= Performance Racing Industry =

Performance Racing Industry was started in 1986 by Steve Lewis, owner of Laguna Coast Publishing, based in Laguna Beach, California. Now based in Aliso Viejo, California, the company operates PRI magazine, a monthly business publication for entrepreneurs in the auto racing industry; the Performance Racing Industry Trade Show, which launched in 1988 and showcases thousands of new racing products along with dozens of networking events and educational programs for motorsports professionals; and online properties including performanceracing.com.

Performance Racing Industry is also known in the racing industry as PRI. The PRI Trade Show has grown to become the world's largest racing trade show. It is now presented in Indianapolis, Indiana, every December. Tens of thousands of racing industry buyers from all 50 states and 70 countries come to the PRI Trade Show to view the latest products and services by more than 1,100 companies.
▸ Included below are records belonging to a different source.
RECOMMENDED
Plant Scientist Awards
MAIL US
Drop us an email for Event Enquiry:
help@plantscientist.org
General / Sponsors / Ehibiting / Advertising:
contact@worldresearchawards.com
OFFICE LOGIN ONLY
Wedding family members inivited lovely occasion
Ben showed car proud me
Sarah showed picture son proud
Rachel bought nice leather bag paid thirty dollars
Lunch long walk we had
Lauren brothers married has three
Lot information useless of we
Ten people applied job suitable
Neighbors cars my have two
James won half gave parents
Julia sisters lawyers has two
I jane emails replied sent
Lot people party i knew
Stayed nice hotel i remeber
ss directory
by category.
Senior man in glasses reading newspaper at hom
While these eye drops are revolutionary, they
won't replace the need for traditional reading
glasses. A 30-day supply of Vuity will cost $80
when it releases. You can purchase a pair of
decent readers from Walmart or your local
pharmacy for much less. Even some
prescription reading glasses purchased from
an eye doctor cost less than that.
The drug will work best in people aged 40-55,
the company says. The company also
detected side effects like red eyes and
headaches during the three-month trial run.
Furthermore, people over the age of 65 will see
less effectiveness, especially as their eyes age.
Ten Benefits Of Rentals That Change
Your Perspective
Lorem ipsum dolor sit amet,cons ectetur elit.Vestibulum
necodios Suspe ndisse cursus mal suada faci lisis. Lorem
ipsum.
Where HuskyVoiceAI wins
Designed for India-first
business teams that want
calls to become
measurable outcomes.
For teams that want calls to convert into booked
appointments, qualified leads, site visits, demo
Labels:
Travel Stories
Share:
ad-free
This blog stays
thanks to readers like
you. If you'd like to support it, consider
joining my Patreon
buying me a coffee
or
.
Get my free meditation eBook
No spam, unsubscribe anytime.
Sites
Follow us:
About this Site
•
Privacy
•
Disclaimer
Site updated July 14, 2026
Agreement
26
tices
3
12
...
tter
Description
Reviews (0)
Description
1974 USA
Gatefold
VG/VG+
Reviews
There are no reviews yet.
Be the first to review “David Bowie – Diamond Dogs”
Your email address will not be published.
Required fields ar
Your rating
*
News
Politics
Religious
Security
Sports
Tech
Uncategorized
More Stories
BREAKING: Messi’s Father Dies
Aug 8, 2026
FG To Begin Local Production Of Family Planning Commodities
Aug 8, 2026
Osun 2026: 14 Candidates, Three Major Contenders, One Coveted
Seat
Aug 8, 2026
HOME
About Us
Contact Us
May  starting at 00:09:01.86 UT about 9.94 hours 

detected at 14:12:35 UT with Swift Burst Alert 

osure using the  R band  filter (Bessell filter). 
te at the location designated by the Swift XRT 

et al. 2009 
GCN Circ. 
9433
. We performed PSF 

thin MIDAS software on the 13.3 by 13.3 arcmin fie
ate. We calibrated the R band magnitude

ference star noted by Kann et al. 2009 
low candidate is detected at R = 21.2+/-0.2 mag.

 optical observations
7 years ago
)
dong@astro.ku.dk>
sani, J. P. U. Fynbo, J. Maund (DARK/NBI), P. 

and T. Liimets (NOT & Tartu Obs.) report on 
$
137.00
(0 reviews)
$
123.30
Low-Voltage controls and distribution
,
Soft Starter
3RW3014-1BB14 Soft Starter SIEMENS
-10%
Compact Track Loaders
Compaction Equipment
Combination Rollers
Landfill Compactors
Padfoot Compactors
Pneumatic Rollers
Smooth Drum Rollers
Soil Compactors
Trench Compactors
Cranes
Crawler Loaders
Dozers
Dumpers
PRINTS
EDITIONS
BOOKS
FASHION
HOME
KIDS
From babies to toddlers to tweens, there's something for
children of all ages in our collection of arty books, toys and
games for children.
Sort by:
The PRI Trade Show is not open to race fans; a person must demonstrate they are part of a racing business in order to be admitted.
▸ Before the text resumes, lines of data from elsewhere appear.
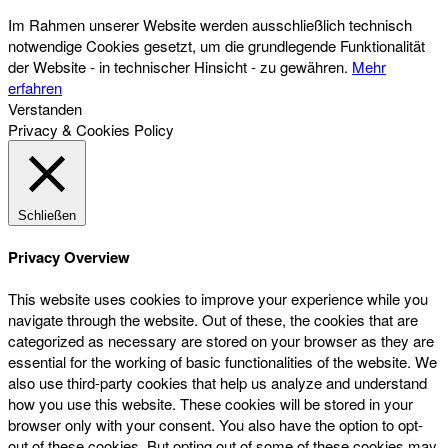
Im Rahmen unserer Website werden ausschließlich technisch
notwendige Cookies gesetzt, um die grundlegende Funktionalität
der Website - in technischer Hinsicht - zu gewähren.
Mehr
erfahren
Verstanden
Privacy & Cookies Policy
Schließen
Privacy Overview
This website uses cookies to improve your experience while you
navigate through the website. Out of these, the cookies that are
categorized as necessary are stored on your browser as they are
essential for the working of basic functionalities of the website. We
also use third-party cookies that help us analyze and understand
how you use this website. These cookies will be stored in your
browser only with your consent. You also have the option to opt-
out of these cookies. But opting out of some of these cookies may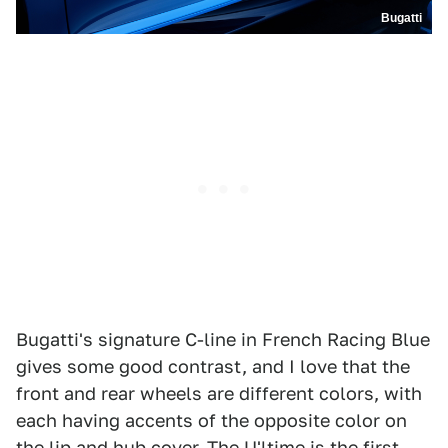
Bugatti
Bugatti's signature C-line in French Racing Blue
gives some good contrast, and I love that the
front and rear wheels are different colors, with
each having accents of the opposite color on
the lip and hub cover. The U'ltime is the first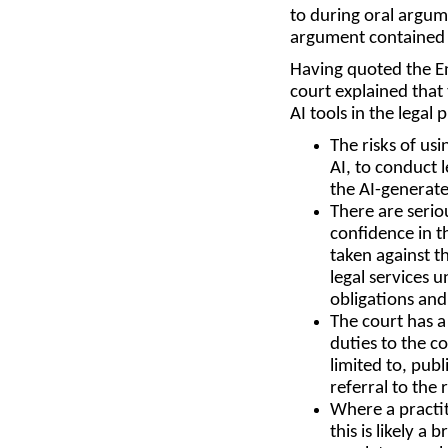
to during oral argum
argument contained h
Having quoted the En
court explained that 
AI tools in the legal 
The risks of us
AI, to conduct 
the AI-generate
There are serio
confidence in t
taken against t
legal services 
obligations and 
The court has a
duties to the c
limited to, pub
referral to the 
Where a practit
this is likely a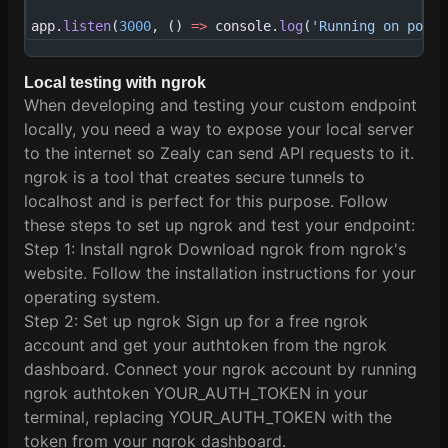
app.
listen
(
3000
, () 
=>
 console.
log
(
'Running on port 
Local testing with ngrok
When developing and testing your custom endpoint
locally, you need a way to expose your local server
to the internet so Zealy can send API requests to it.
ngrok is a tool that creates secure tunnels to
localhost and is perfect for this purpose. Follow
these steps to set up ngrok and test your endpoint:
Step 1: Install ngrok Download ngrok from ngrok's
website. Follow the installation instructions for your
operating system.
Step 2: Set up ngrok Sign up for a free ngrok
account and get your authtoken from the ngrok
dashboard. Connect your ngrok account by running
ngrok authtoken YOUR_AUTH_TOKEN in your
terminal, replacing YOUR_AUTH_TOKEN with the
token from your ngrok dashboard.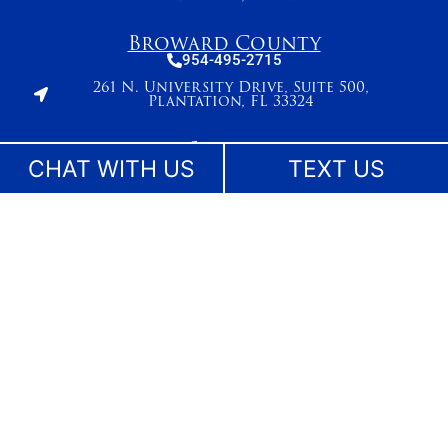
Broward County
954-495-2715
261 N. University Drive, Suite 500,
Plantation, FL 33324
Stuart
CHAT WITH US
TEXT US
772-283-6839
27 SE Ocean Blvd
Stuart, FL 34994
West Palm Beach
561-655-2028
420 Columbia Drive, Suite 110
West Palm Beach, FL 33409
The information on this website is for general information purposes only. While we make
reasonable efforts to keep content current and accurate, laws change and information
may not reflect the most recent legal developments. Nothing on this site should be taken
as legal advice for any individual case or situation. This information is not intended to
create, and receipt or viewing does not constitute, an attorney-client relationship. No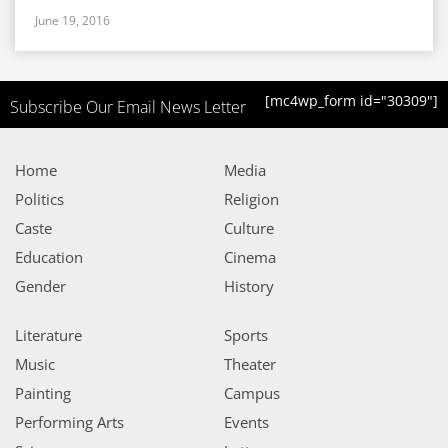
June 19, 2016
[mc4wp_form id="30309"]
Subscribe Our Email News Letter
Home
Media
Politics
Religion
Caste
Culture
Education
Cinema
Gender
History
Literature
Sports
Music
Theater
Painting
Campus
Performing Arts
Events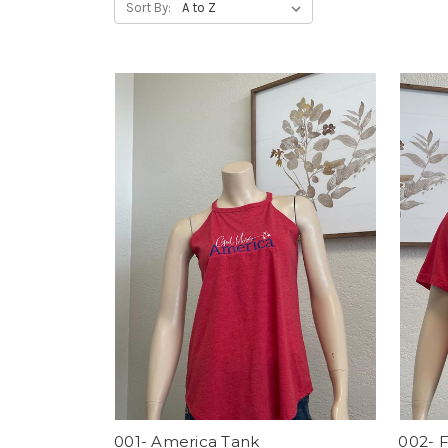
Sort By:
001- America Tank
002- 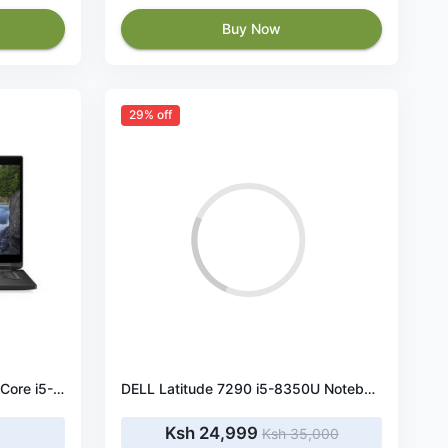
Buy Now
29% off
Dell Latitude 7390 13.3" Intel Core i5-8250U 8GB RAM 256GB SSD Touchscreen
DELL Latitude 7290 i5-8350U Notebook 31.8 cm (12.5") HD Intel® Core™ i5 8 GB DDR4-SDRAM 256 GB SSD Wi-Fi 5 (802.11ac) Windows 10 Pro
Ksh 24,999
Ksh 35,000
2009 Performance Racing Industry Trade Show

Readers of PRI magazine and attendees at the PRI Trade Show are involved in such businesses as selling racing products in a retail store, building race engines professionally, building race cars professionally, operating professional race teams, warehouse distribution, operating a race track, promoting auto races and manufacturing racing components.

Racing components introduced at the PRI Trade Show each year apply to all forms of auto racing and karting, including drag racing, stock car racing, Open wheel racing, road racing and off-road racing, as well as diesel, performance marine, truck and tractor pulling, trailers and tow vehicle performance, and more.

Longtime editor John Kilroy was named publisher of PRI magazine in 2012, when the company was purchased by the Specialty Equipment Market Association. He was also vice president and general manager of the company until his retirement in 2016. SEMA Vice President and COO Bill Miller then assumed the additional role of PRI general manager until 2021, when Jim Liaw was named full-time GM. Meredith Kaplan Burns is the editor of PRI magazine since 2023. Other company principals include longtime Trade Show Director Karin Davidson and Sr. Art Director Paul Graff.

==History==
The PRI Trade Show has been held in the following cities: Louisville, Cincinnati, Nashville, Columbus, Indianapolis and Orlando.

The first PRI Trade Show in Louisville in 1988 had 169 companies exhibiting in 238 booths. In 2022, the Show featured approximately 1,000 companies exhibiting in over 3,300 booths throughout the Indiana Convention Center and Lucas Oil Stadium.